Directive 1 » Count the lines in the listing that contain the word "cheese", treating uppercase and lowercase as different, and reply with only the number.

— Start of Document section —

Jean Harlow, perhaps the first and arguably the stereotype's yardstick, starred in several memorable films. One was a recent viewing for me - Red Dust (1932) featuring Clark Gable, with whom she starred in several films. It's a terrific love triangle comedy with Mary Astor as "the lady". Harlow showed her comic flair playing "the floozy" and the film made her a star. Another of hers is Dinner at Eight (1933) which features many of the great actors of the 30's including John & Lionel Barrymore, Wallace Beery, and Billie Burke. It's a story about social climbing, with Beery & Harlow portraying a "new money" couple trying to gain acceptance in high society. One of my more recent viewings was Bombshell (1933). Harlow plays a starlet whose fame and wealth are being milked by her family and friends. Apparently, this fictional role was similar to her own true story (e.g. her wannabe mother used "Jean" to gain entrance to Hollywood). The first film that I saw which featured Ms. Harlow is also perhaps her best, Libeled Lady (1936) starring Myrna Loy, Spencer Tracy, and William Powell. Powell subsequently became Harlow's real life love interest until her unfortunate death at the age 26 (uremic poisoning - caused by the platinum used to color her hair?).

 

Carole Lombard actually had a very long film career but didn't really make much of a splash until she was 28 and starred in My Man Godfrey (1936) with William Powell (whom ironically Lombard had divorced three years before they made this film together). This is the film for which she received an Oscar nomination (the film received six, though not for Best Picture). It's a delightful film about a dizzy socialite (Lombard) who hires a "forgotten man" (Powell). Another of her starring roles which I've seen is Made for Each Other (1939) with Jimmy Stewart. It's about two people who marry after only just meeting and the turmoil that follows (mother-in-law, job loss, birth of a baby, etc.) before they predictably fulfill "the title of the movie". Lombard married Clark Gable that same year. She also has the distinction of being in Alfred Hitchcock's only (?) comedy, Mr. and Mrs. Smith (1941) with Robert Montgomery, a forgettable film he "directed" for her (a close friend of his) so that she could say she had been in a Hitchcock film. Ironically, these were short-lived bragging rights. My most recent viewing of Ms. Lombard was in Ernst Lubitsch's To Be or Not to Be (1942). It's a fabulous film, also starring Jack Benny and Robert Stack, about a troupe of actors playing spy games with the Nazis. It was recently featured as "an essential" on TCM. The film was released after her life was cut short (she was only 33) in a fatal plane crash.

— End of Document section —
— Start of Data listing —

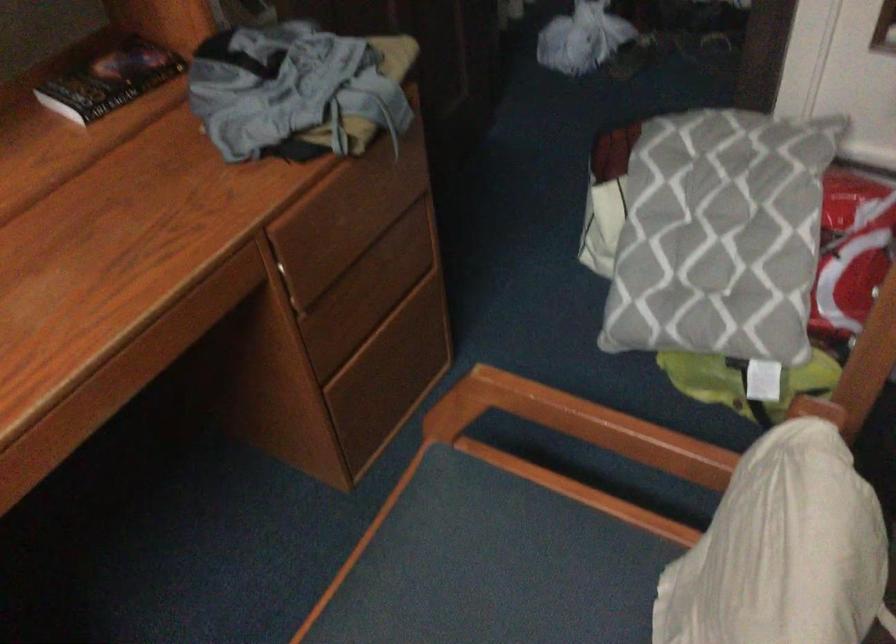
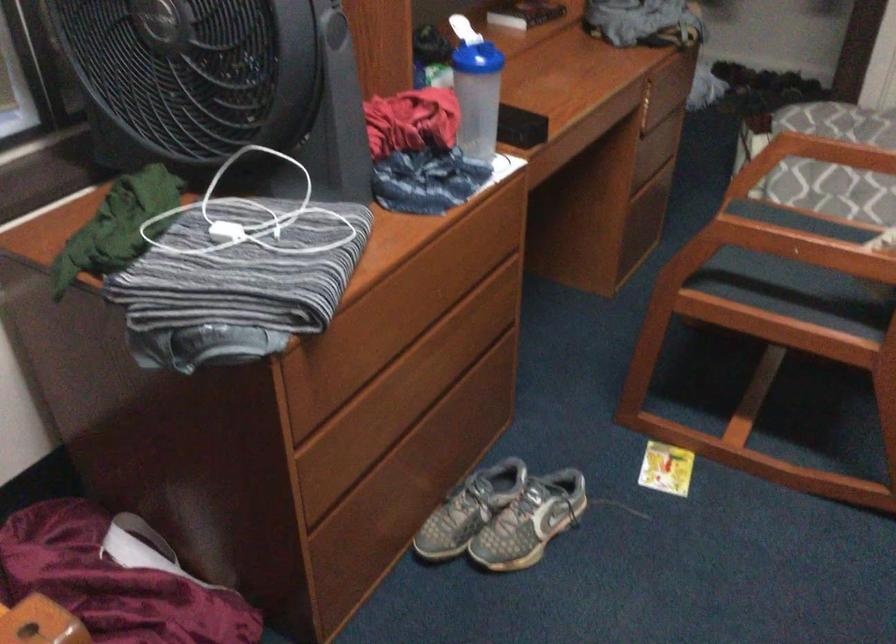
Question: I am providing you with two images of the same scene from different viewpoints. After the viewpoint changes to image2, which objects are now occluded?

— End of Data listing —
— Start of Data listing —

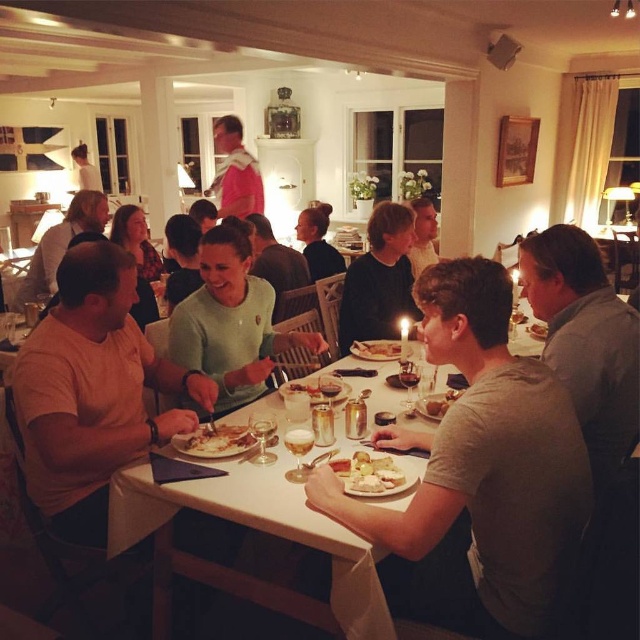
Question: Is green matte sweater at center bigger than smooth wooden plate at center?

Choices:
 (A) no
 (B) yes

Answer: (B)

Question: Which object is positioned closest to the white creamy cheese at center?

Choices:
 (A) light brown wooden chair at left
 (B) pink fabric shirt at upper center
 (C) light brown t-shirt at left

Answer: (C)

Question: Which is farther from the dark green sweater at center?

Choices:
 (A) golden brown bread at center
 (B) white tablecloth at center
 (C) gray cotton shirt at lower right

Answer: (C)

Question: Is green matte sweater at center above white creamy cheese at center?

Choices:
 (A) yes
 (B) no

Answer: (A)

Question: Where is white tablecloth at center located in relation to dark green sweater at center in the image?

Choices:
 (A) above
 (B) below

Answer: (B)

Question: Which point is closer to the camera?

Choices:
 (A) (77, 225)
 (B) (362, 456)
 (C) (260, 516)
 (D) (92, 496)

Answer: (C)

— End of Data listing —

Directive 2 » Pick up the piece on the films of Jean Harlow and Carole Lombard where its last sentence ends, and keep writing in the same voice.

Exercise output 1 » 2

Exercise output 2 »
NOTE: Subsequent to writing this, I saw Nothing Sacred (1937), a film she made with Frederic March which is pretty funny if a little overdone.

 

Marilyn Monroe played some juicy bit parts in a couple of 1950 "Great Movies", The Asphalt Jungle and All About Eve , before she really made a name herself in 1953 (the year her nude calendar appeared in Playboy) starring in Gentleman Prefer Blondes with Jane Russell and How to Marry a Millionaire, with William Powell. Both of these flicks are similar - flimsy "plots" yet enjoyable to watch for other, obvious reasons. However The Seven Year Itch (1955), about fantasy infidelity with her married neighbor (Tom Ewell), is actually a pretty good movie in its own right. It also contains the famous "dress blown above her waist" scene. In fact, it is perhaps her best film besides Some Like It Hot (1959), although I haven't seen her critically acclaimed performance in Bus Stop, which was released the year she married Arthur Miller (1956). Monroe's connection to Clark Gable was her last completed film, The Misfits (1961). Although I also haven't seen this one, Gable is reported to have said "Christ, I'm glad this picture's finished. She [Monroe] damn near gave me a heart attack" on the last day of filming and the next day suffered a massive heart attack from which he died 11 days later. As for Norma Jean, she "died in the nude" of an overdose at the age of 36.

 

NOTE: Subsequent to writing this, I did see The Misfits which is an O.K. film thanks to Thelma Ritter and post accident Montgomery Clift.

 

There certainly have been other "Blonde Bombshells" through the years, but few have captured our imagination as these three standard bearers did. In doing my research, I was fascinated by the similarities between them: their lives, careers, and the eerie connection they shared with two specific actors ... aren't you?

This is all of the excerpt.